◆ **Your goal**
Repeat the records below verbatim, and do not copy their pictures.

◆ ◆ ◆ ◆

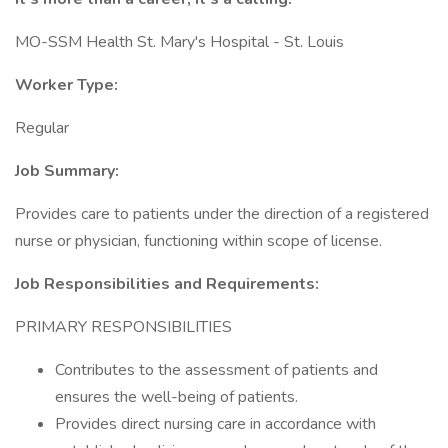
MO-SSM Health St. Mary's Hospital - St. Louis
Worker Type:
Regular
Job Summary:
Provides care to patients under the direction of a registered
nurse or physician, functioning within scope of license.
Job Responsibilities and Requirements:
PRIMARY RESPONSIBILITIES
Contributes to the assessment of patients and
ensures the well-being of patients.
Provides direct nursing care in accordance with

◆ ◆ ◆ ◆

◆ **Finished task**
MO-SSM Health St. Mary's Hospital - St. Louis
Worker Type:
Regular
Job Summary:
Provides care to patients under the direction of a registered
nurse or physician, functioning within scope of license.
Job Responsibilities and Requirements:
PRIMARY RESPONSIBILITIES
Contributes to the assessment of patients and
ensures the well-being of patients.
Provides direct nursing care in accordance with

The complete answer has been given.